AI handled the volume, repetition, and cross-file coordination. I stayed on system boundaries, product judgment, taste, and the call on whether the work deserved to stay.

The agents had real jobs

Each agent owned a narrow part of the system. Analysis acted like a skeptic before new work started. Tokens owned colors, spacing, fonts, durations, haptics, and icons. SwiftUI built modern components, UIKit built parity twins after reading the SwiftUI source, Figma created plugin builders, Demo made sure every component had a reference page, and Reviewer acted as the quality gate.

Generic AI output is usually where consistency goes to die, so the agents were constrained by repeated instructions, scoped responsibilities, and build verification. A new component was not done until it existed in SwiftUI, had a UIKit twin when needed, appeared in the demo app, and had Figma coverage.

After a while it stopped feeling like code generation. It felt more like running a workflow with clear owners, rules, and checks. The system knew where files lived, which rules applied, how to validate them, and when to send work back.

The instruction layer

The agents are backed by a layered guidance system that contains global project instructions, file-scoped instructions, and agent-specific definitions. In total, the repository had more than 2,600 lines of agent and instruction documentation.

It's a lot, but design systems drift fast when the rules only live in one person's head. "Use PrimerColor tokens, never hardcoded colors" appears in more than one place on purpose. The rule is active during implementation, during review, and when editing matching files.

I repeated those rules on purpose because consistency was the whole point. They had to survive across agents, files, and passes, not live only in my head.

Where AI helped most

AI was most useful where design systems create a lot of necessary surface area. It helped with token generation, component boilerplate, SwiftUI and UIKit parity, demo pages, Figma builders, documentation, and repeated checks that humans can do, but rarely do perfectly at this scale.

The Figma plugin is a good example. It doesn't try to keep Figma and code in sync by asking someone to update both manually. It generates a component catalog from the same token definitions as the Swift package. A designer looking at a PrimerButton in Figma and an engineer looking at PrimerButton in Xcode are looking at the same underlying values.

What I wanted was less translation, less drift, and less time spent rediscovering what the system had already decided.

Where human judgment stayed in charge

The agents were fast, but they weren't the product designer, architect, or final reviewer. They made confident mistakes, and some were caught by the reviewer, some by the build, and some by me.

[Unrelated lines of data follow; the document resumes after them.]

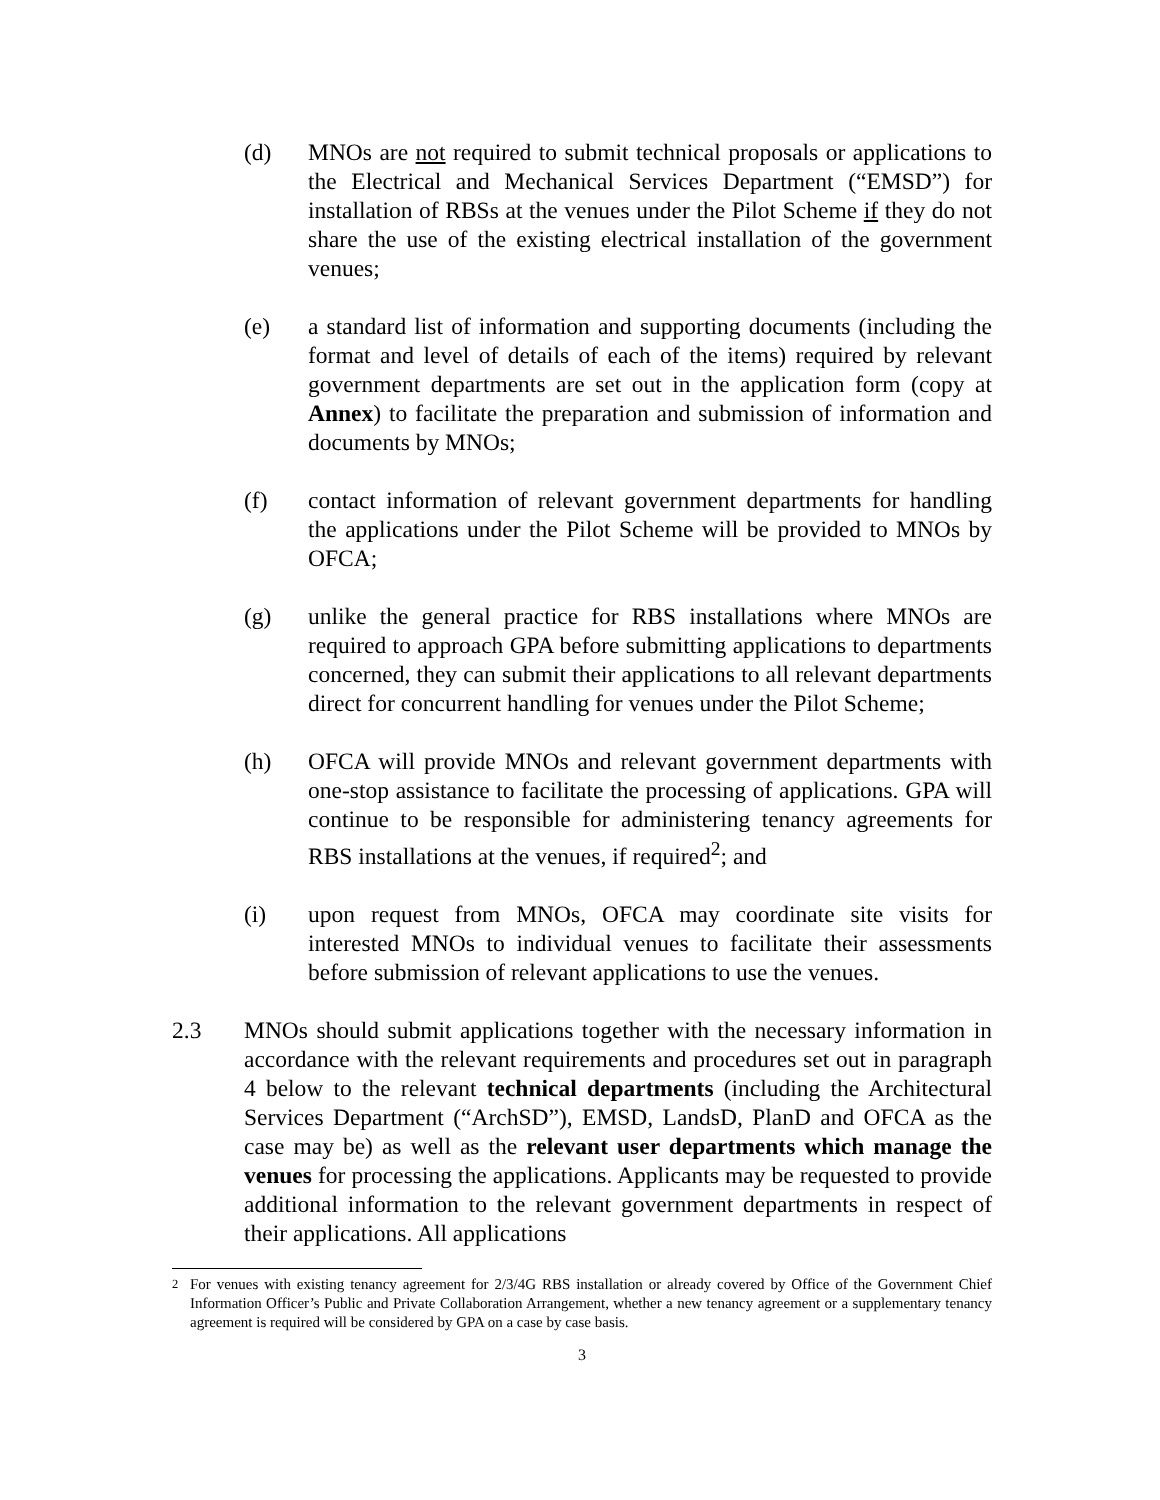(d) MNOs are not required to submit technical proposals or applications to the Electrical and Mechanical Services Department (“EMSD”) for installation of RBSs at the venues under the Pilot Scheme if they do not share the use of the existing electrical installation of the government venues;
(e) a standard list of information and supporting documents (including the format and level of details of each of the items) required by relevant government departments are set out in the application form (copy at Annex) to facilitate the preparation and submission of information and documents by MNOs;
(f) contact information of relevant government departments for handling the applications under the Pilot Scheme will be provided to MNOs by OFCA;
(g) unlike the general practice for RBS installations where MNOs are required to approach GPA before submitting applications to departments concerned, they can submit their applications to all relevant departments direct for concurrent handling for venues under the Pilot Scheme;
(h) OFCA will provide MNOs and relevant government departments with one-stop assistance to facilitate the processing of applications. GPA will continue to be responsible for administering tenancy agreements for RBS installations at the venues, if required<sup>2</sup>; and
(i) upon request from MNOs, OFCA may coordinate site visits for interested MNOs to individual venues to facilitate their assessments before submission of relevant applications to use the venues.
2.3 MNOs should submit applications together with the necessary information in accordance with the relevant requirements and procedures set out in paragraph 4 below to the relevant technical departments (including the Architectural Services Department (“ArchSD”), EMSD, LandsD, PlanD and OFCA as the case may be) as well as the relevant user departments which manage the venues for processing the applications. Applicants may be requested to provide additional information to the relevant government departments in respect of their applications. All applications
<sup>2</sup> For venues with existing tenancy agreement for 2/3/4G RBS installation or already covered by Office of the Government Chief Information Officer’s Public and Private Collaboration Arrangement, whether a new tenancy agreement or a supplementary tenancy agreement is required will be considered by GPA on a case by case basis.
3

UIKit was the hardest part. Some SwiftUI effects don't have reliable UIKit equivalents. Instead of forcing a bad port, the workflow documented the gap and moved on. I kept one rule for the rest of the project. When a problem takes too many loops, stop, write down what happened, and avoid turning stubbornness into architecture.

The workflow also had persistent memory. When the system learned that a certain approach didn't work, that lesson became a note, then a rule, then something the Reviewer could enforce later. Every mistake made the next pass a little better.

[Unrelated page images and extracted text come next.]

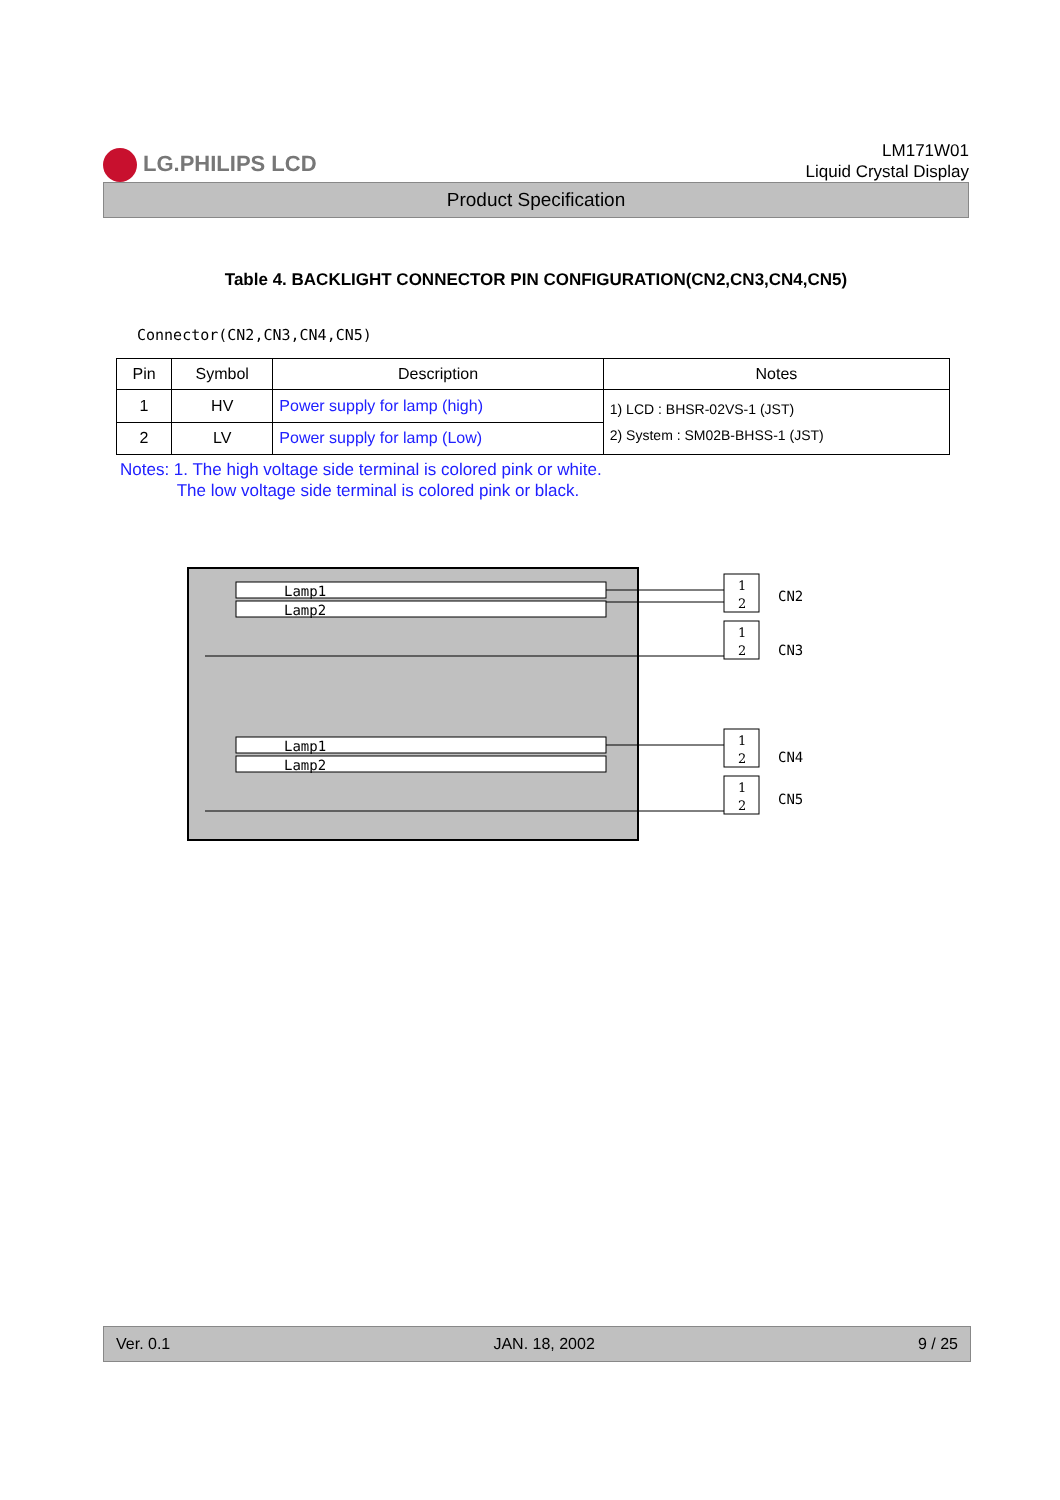LG.PHILIPS LCD
LM171W01
Liquid Crystal Display
Product Specification
Table 4. BACKLIGHT CONNECTOR PIN CONFIGURATION(CN2,CN3,CN4,CN5)
Connector(CN2,CN3,CN4,CN5)
| Pin | Symbol | Description | Notes |
| --- | --- | --- | --- |
| 1 | HV | Power supply for lamp (high) | 1) LCD : BHSR-02VS-1 (JST) 2) System : SM02B-BHSS-1 (JST) |
| 2 | LV | Power supply for lamp (Low) | |
Notes: 1. The high voltage side terminal is colored pink or white.
The low voltage side terminal is colored pink or black.
Lamp1
Lamp2
Lamp1
Lamp2
1
2
1
2
1
2
1
2
CN2
CN3
CN4
CN5
Ver. 0.1 JAN. 18, 2002 9 / 25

Why this went beyond the refresh

Traditional design system work still involves too much translation. A designer creates a Figma component, an engineer interprets it, review catches differences, and the Figma component and code component drift over time.

What I wanted instead was infrastructure that designers and engineers could both build on. A designer can describe a component in product language. The system can plan it, build the code, create the Figma builder, add the demo page, and validate the result. The designer still reviews it, but the handoff gets much smaller.

Once tokens, component rules, demo references, and Figma builders point at the same source, the team spends less time reinterpreting what the system already decided.

AI gets interesting for design when it helps build and verify that structure without pretending it can replace judgment.